§ WORK TO BE COMPLETED: In the text on the Can-Am Junior Hockey League, write out the part starting with "The Can-Am Junior" and going on through "and Vernal Oilers.", changing "Amateur Athletic Union" to "AAU" every time it appears.

§ TEXT:
_ _ _ _

The Can-Am Junior Hockey League (CAJHL) is a junior hockey league with teams based in Canada. The league is independently operated and insured; it is not sanctioned by Hockey Canada, USA Hockey, or the Amateur Athletic Union. There are currently five teams in the league.

History 
The league was founded in January 2022 when six teams that were competing in the Western States Hockey League (WSHL) severed ties with the Amateur Athletic Union-sanctioned league to form their own. Five of the teams were based in Alberta, Canada, while one was based in Utah, United States.  The founding teams were the Barrhead Bombers, Cold Lake Aeros, Edmonton Eagles, Hinton Timberwolves, Vegreville Vipers, and Vernal Oilers.

_ _ _ _

§ DATASET CONTENT:
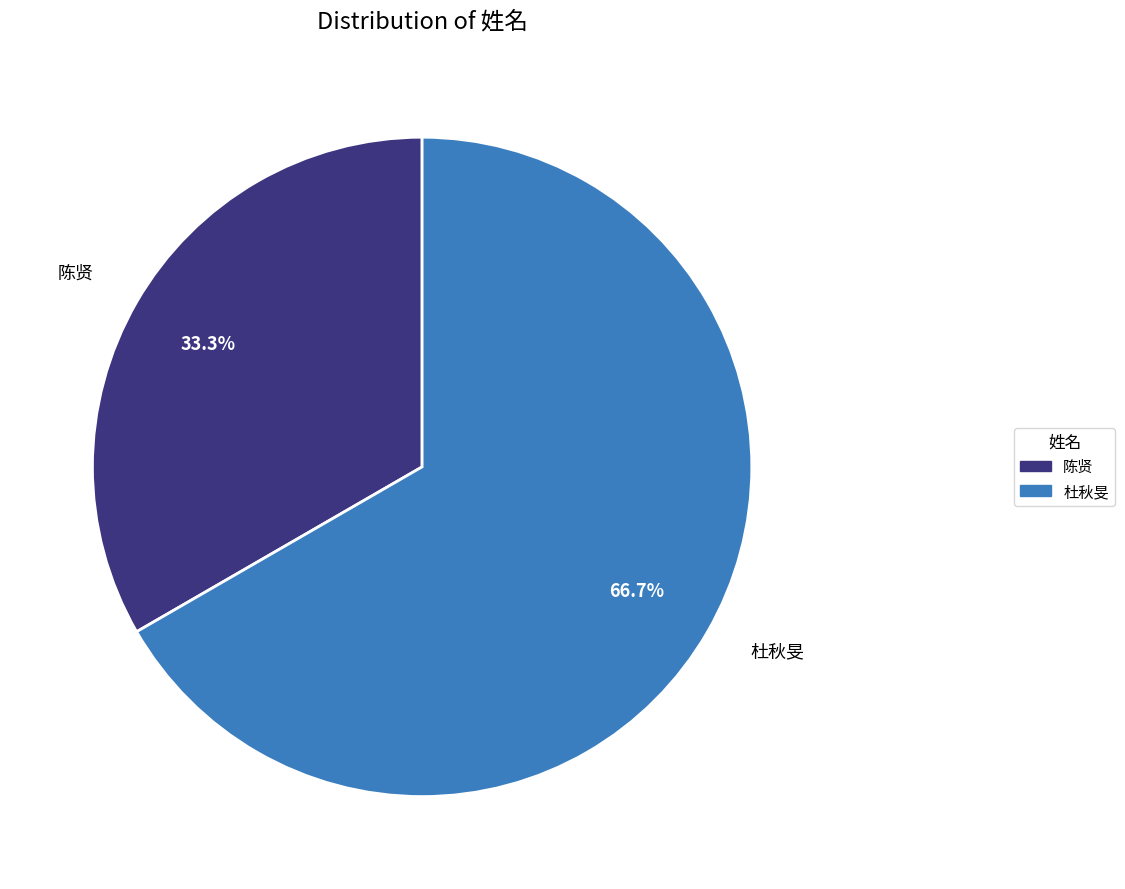

True or false: 陈贤 accounts for 33% of the total.

True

_ _ _ _

§ RESPONSE TO THIS TASK:
The Can-Am Junior Hockey League (CAJHL) is a junior hockey league with teams based in Canada. The league is independently operated and insured; it is not sanctioned by Hockey Canada, USA Hockey, or the AAU. There are currently five teams in the league.

History 
The league was founded in January 2022 when six teams that were competing in the Western States Hockey League (WSHL) severed ties with the AAU-sanctioned league to form their own. Five of the teams were based in Alberta, Canada, while one was based in Utah, United States.  The founding teams were the Barrhead Bombers, Cold Lake Aeros, Edmonton Eagles, Hinton Timberwolves, Vegreville Vipers, and Vernal Oilers.